The case for the curmudgeon

The case for the curmudgeon

Ever notice that one guy on the team always complaining about stuff? That’s a curmudgeon!
While today there are calls for more positivity in all spheres of life, I’m going to make a case for why having a curmudgeon on your team might actually be a good thing.

Firstly, a curmudgeon ends up creating a safe space for others on your team to raise concerns. If a curmudgeon’s constant complaining is tolerated, other employees may feel more comfortable sharing any concerns they have, bringing transparency and openness in communication to the workplace. Handled well, this can lend some hard evidence to support the oft-heard phrase “Bring your entire self to work” (with the unsaid second half: “without worrying about it”). Psychological safety based on research by Google was shown to be the number one factor impacting the effectiveness of a team.

Complaints also provide a valuable source of negative feedback, which can be hard to get. For problems to be fixed, they need to be found and highlighted, and I’d say no one finds problems better than a curmudgeon. Dealing with a pool full of problems is better than dealing with an empty one that you’re trying to fill.

Curmudgeons also tend to have a very high standard, which is usually what causes all the grumbling. This serves as a boost to the team and lifts the standards that everyone is aiming for.

Lastly, their complaints belay a truth they may not share openly - they really do care about the work and the workplace, and they want to make things better for everyone.

Note that

A curmudgeon may affect the team’s morale with their complaints. So, as a mitigating measure, team members should be encouraged and lauded for any improvements they make. Non-work activities (like table tennis or a team outing with no work on the agenda) can also let any built up steam cool off in a healthy way.

Beyond tech

This applies more generally too. People who have negative things to say may have a very valid reason for saying those things. Even if the things that are being said are not valid, there may be an underlying systemic flaw that causes those feelings of hurt/negativity.
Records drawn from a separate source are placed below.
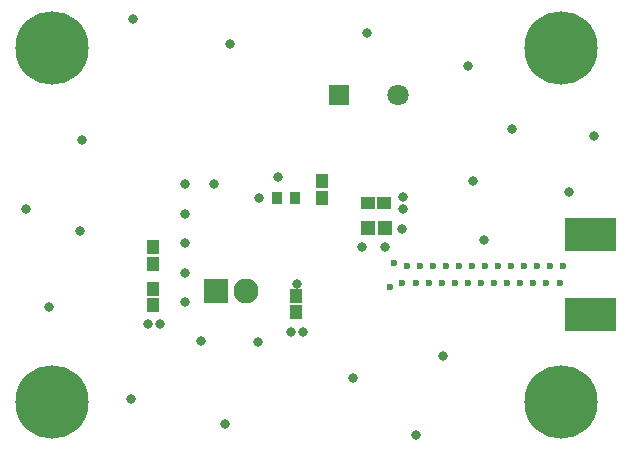
<source format=gbr>
G04*
G04 #@! TF.GenerationSoftware,Altium Limited,Altium Designer,24.4.1 (13)*
G04*
G04 Layer_Color=16711935*
%FSLAX25Y25*%
%MOIN*%
G70*
G04*
G04 #@! TF.SameCoordinates,D49A6A7F-BD6C-421B-9F91-F44A7ED913D7*
G04*
G04*
G04 #@! TF.FilePolarity,Negative*
G04*
G01*
G75*
%ADD21R,0.16961X0.05150*%
%ADD26C,0.08284*%
%ADD27R,0.08284X0.08284*%
%ADD28C,0.07099*%
%ADD29R,0.07099X0.07099*%
%ADD30C,0.24422*%
%ADD31C,0.02362*%
%ADD32C,0.03162*%
%ADD44R,0.04355X0.04547*%
%ADD45R,0.04166X0.04748*%
%ADD46R,0.03775X0.03985*%
%ADD47R,0.04540X0.04934*%
%ADD48R,0.04748X0.04166*%
G36*
X188189Y23622D02*
X171260D01*
Y34646D01*
X188189D01*
Y23622D01*
D02*
G37*
G36*
Y50394D02*
X171260D01*
Y61417D01*
X188189D01*
Y50394D01*
D02*
G37*
D21*
X179728Y31500D02*
D03*
Y53350D02*
D03*
D26*
X64728Y36925D02*
D03*
D27*
X54728D02*
D03*
D28*
X115454Y102257D02*
D03*
D29*
X95769D02*
D03*
D30*
X169685Y118110D02*
D03*
X0D02*
D03*
Y0D02*
D03*
X169685Y0D02*
D03*
D31*
X170606Y45170D02*
D03*
X112812Y38233D02*
D03*
X116932Y39666D02*
D03*
X121294D02*
D03*
X125656D02*
D03*
X130019D02*
D03*
X134381D02*
D03*
X138743D02*
D03*
X143105D02*
D03*
X147467D02*
D03*
X151830D02*
D03*
X156192D02*
D03*
X160554D02*
D03*
X164916D02*
D03*
X169278D02*
D03*
X166266Y45185D02*
D03*
X161904D02*
D03*
X157542D02*
D03*
X153180D02*
D03*
X148818D02*
D03*
X144455D02*
D03*
X140093D02*
D03*
X135731D02*
D03*
X131369D02*
D03*
X127006D02*
D03*
X122644D02*
D03*
X118282D02*
D03*
X114107Y46448D02*
D03*
D32*
X81693Y39291D02*
D03*
X103543Y51496D02*
D03*
X130475Y15293D02*
D03*
X121459Y-10888D02*
D03*
X59333Y119230D02*
D03*
X26971Y127773D02*
D03*
X10081Y87222D02*
D03*
X-8659Y64387D02*
D03*
X9570Y56907D02*
D03*
X-903Y31671D02*
D03*
X100475Y7812D02*
D03*
X57837Y-7463D02*
D03*
X26459Y1120D02*
D03*
X180751Y88718D02*
D03*
X138861Y111946D02*
D03*
X144255Y53836D02*
D03*
X172522Y69860D02*
D03*
X140475Y73678D02*
D03*
X153507Y90923D02*
D03*
X105039Y123031D02*
D03*
X32083Y25854D02*
D03*
X36020D02*
D03*
X83697Y23295D02*
D03*
X79760D02*
D03*
X68797Y19953D02*
D03*
X49938Y20229D02*
D03*
X44327Y33138D02*
D03*
X54169Y72508D02*
D03*
X44327Y42980D02*
D03*
Y52823D02*
D03*
Y62665D02*
D03*
Y72508D02*
D03*
X173622Y27559D02*
D03*
X177559D02*
D03*
X181496D02*
D03*
X185433D02*
D03*
Y57480D02*
D03*
X181496D02*
D03*
X177559D02*
D03*
X173622D02*
D03*
X68997Y68005D02*
D03*
X111123Y51469D02*
D03*
X117029Y68162D02*
D03*
X75297Y75091D02*
D03*
X117029Y64225D02*
D03*
X116635Y57768D02*
D03*
D44*
X90257Y67904D02*
D03*
Y73617D02*
D03*
X33850Y45812D02*
D03*
Y51526D02*
D03*
D45*
X81596Y30004D02*
D03*
Y35327D02*
D03*
X33850Y32169D02*
D03*
Y37493D02*
D03*
D46*
X75139Y67883D02*
D03*
X81255D02*
D03*
D47*
X111020Y57813D02*
D03*
X105312D02*
D03*
D48*
X105488Y66313D02*
D03*
X110812D02*
D03*
M02*

</source>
A curmudgeon by any other name

The definition of curmudgeon as stated here does not include those that bully others. I think Robert Sutton did a good job identifying characteristics found in bullies. A curmudgeon’s complaints should mostly be about the state of systems or processes (red-tape) and not about individual people.

A curmudgeon differs from a cynic in that a cynic does not believe that people are up to any good. A cynic’s opposite would be a “Yes-man”. A curmudgeon, importantly, takes initiatives, and without being told, actively fixes some of the things they complain about. They’d fix everything, but they complain about so much that there’s no time to fix all of it!

Curmudgeons in the wild

A catalog; notes for myself

  • John Carmack, many such examples. Here’s another, oversteps into what may be bully territory at times.
  • Steve Yegge, whose most famous rant was this one on platforms. Yegge has so many that his blog is called “Stevey’s Blog Rants”.
  • Casey Muratori, ranting here about Visual Studio. Many other rants too.
  • Jonathan Blow, one example.
  • Note: It’s interesting that many are from a gamedev background.